• Instruction: Pull out every line in the records below that contains the word "category", and copy each one unchanged.

• Task input:
-- Opening Marker --
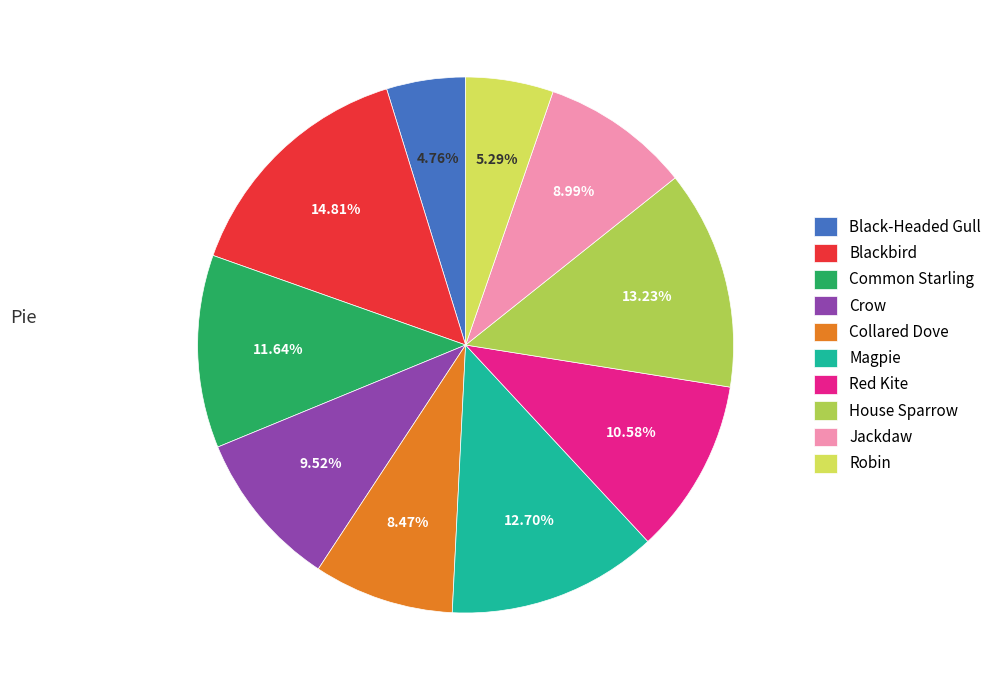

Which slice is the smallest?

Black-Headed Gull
-- Closing Marker --
-- Opening Marker --
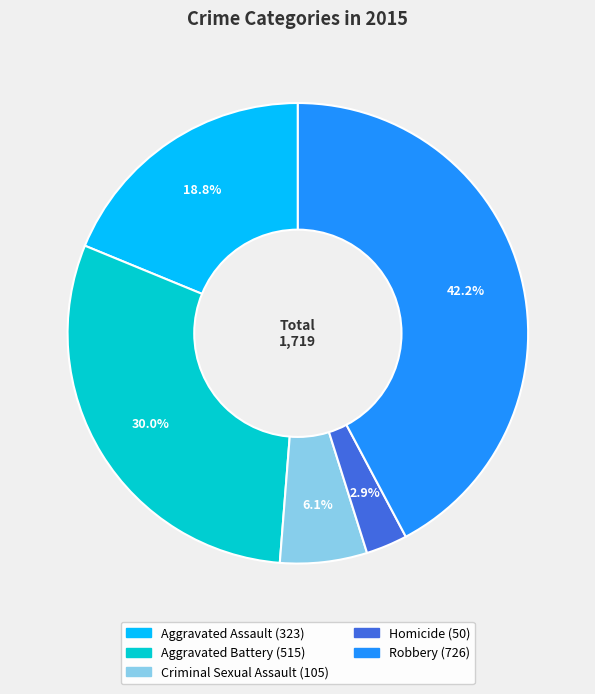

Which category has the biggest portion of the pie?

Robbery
-- Closing Marker --
-- Opening Marker --
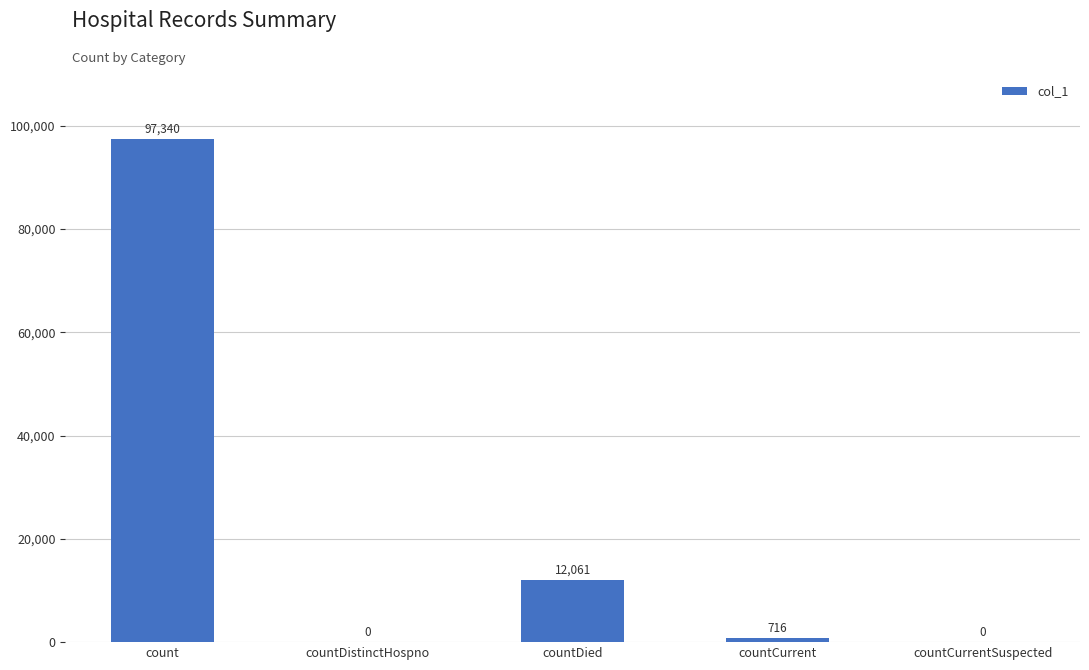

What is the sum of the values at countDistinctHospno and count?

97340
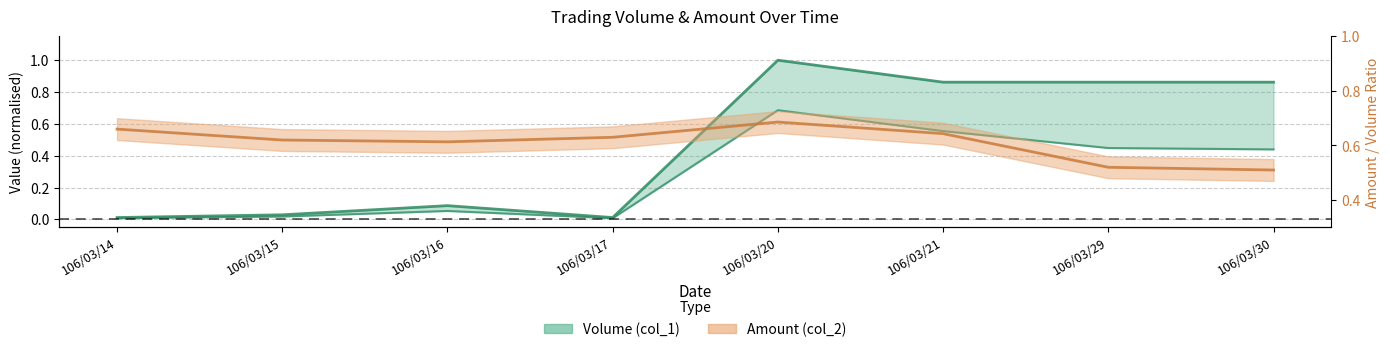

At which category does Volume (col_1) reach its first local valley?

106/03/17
-- Closing Marker --
• Output for this task:
Which category has the biggest portion of the pie?
At which category does Volume (col_1) reach its first local valley?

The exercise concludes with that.